但是各派有头有脸的人物都是说一不二的体面人。既然在人家的见证下开了口、求了亲,这个体面就要一给给到底,日后就算出了这种吃里扒外、偷学武艺的事情,也万万不能和离,要不的话岂不是在给当年的证婚人打脸么?
以后的事情谁都说不准。谁也不敢保证在绝世武学的诱惑下,原本并无二心的眷侣会不会渐渐离心、终至形同陌路,所以这么体面的事情,细细算下来,倒是真没几个人敢做。
——这是在赌。是一场天真、炽烈、倾尽所有的赌局。
一掷千金的豪赌也比不上这样,拿全部的身家性命与代代传承,去赌一颗真心来得义无反顾。赌到了,就是无穷尽的欢喜和爱意,赌输了,就是脸面尽失、家财散尽、性命不保。
然而杜云歌却没觉得自己是在赌。
在不知何时,已经如同浪潮般涌了过来的道贺声与恭喜的言辞里,她握着薛书雁堪堪回暖的手,只觉得心疼不已,便低声道:
“师姐为什么从来不告诉我呢?”
明明周围的人们的声音不小,可薛书雁耳力超群,自然能听得见杜云歌的这一声问,便答道:
“我看你害怕,也就不想逼你。”
两人的手不知什么时候已经牢牢握在了一起,眼下两人一同往外走的时候,也没有半点分开的意思,显然就要这样手拉手、恩恩爱爱地一路缓步回去了,只看得人眼红得很,纷纷给她们侧身让路的同时也在心底暗暗祈求老天,同样许给自己这么个样样俱全的可心人才好。

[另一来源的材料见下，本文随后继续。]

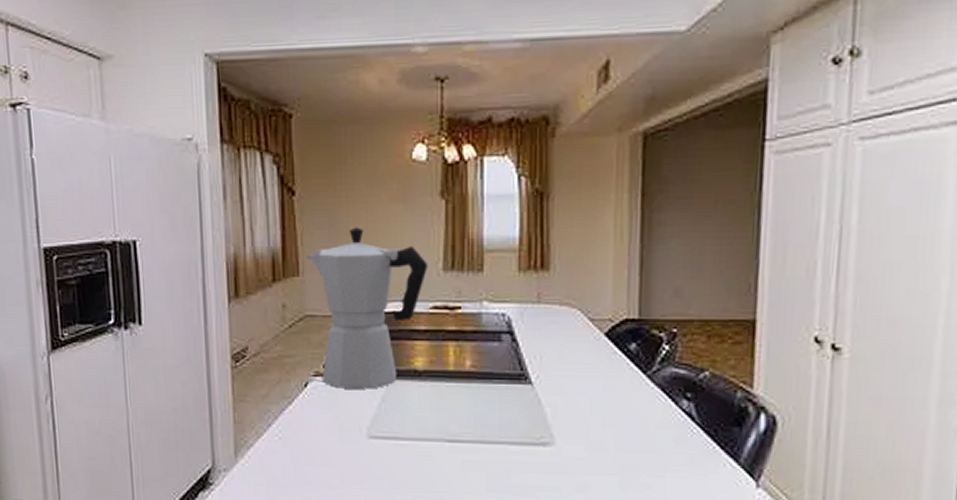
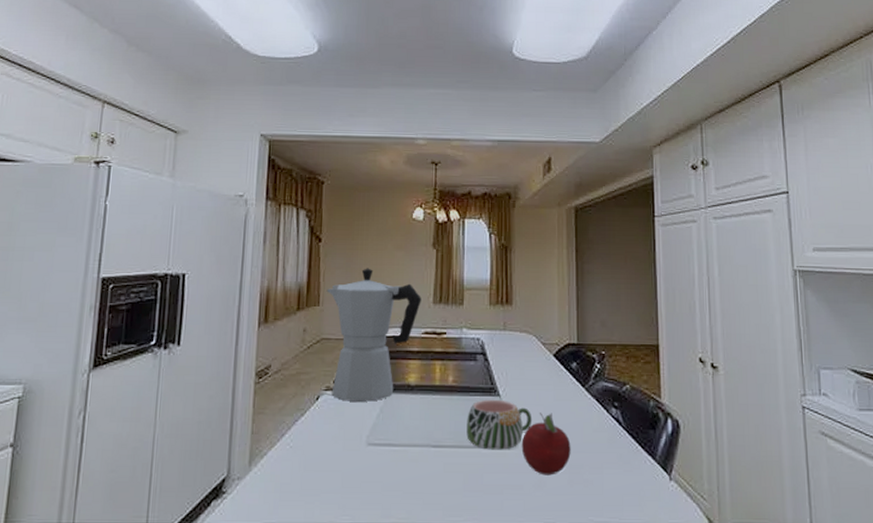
mug: none [489,388,575,447] -> present [466,399,533,450]
fruit: none [559,404,625,477] -> present [521,413,571,476]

此刻的锦城端的是春光明媚、和风旖旎,然而千里之外的忘忧山上的气氛可就没那么好了。
自从杜云歌和薛书雁下山之后,忘忧山便格外地冷清了起来。而且眼下的氛围和之前的封山的时候还不太一样,那时的冷清是天寒地冻所致的,而且封山期间,外面的人进不来,里面的人也出不去,不冷情才不对了;然而眼下明明都已经开山了,整座山头却还是这么副不死不活、没个人气的模样,就相当反常了。
整座山上的人们都噤若寒蝉,说话做事都小心翼翼的,生怕自己一个不小心就把眼下这山雨欲来风满楼的气氛给率先点燃了引爆线。
不过谁都没想到的是,引爆线竟然是从山下传来的一封信。
峨眉弟子前来求见的时候已经换了不知几班的人、更不知跑死了多少马,本来家底就不是很丰厚的峨眉派在对待和自己门派世代交好的妙音门的时候竟然能做到这个地步,可谓是尽心尽力了。而正因如此,才能把一封从锦城传来、打着重重火印的信送到了凤城春的手里。
这封信送到的时候,春夏秋冬四大护法全都在场,而那一句“妙音门门主亲自请战与何家庄庄主进行生死擂”的情报,也映入了所有人的眼底。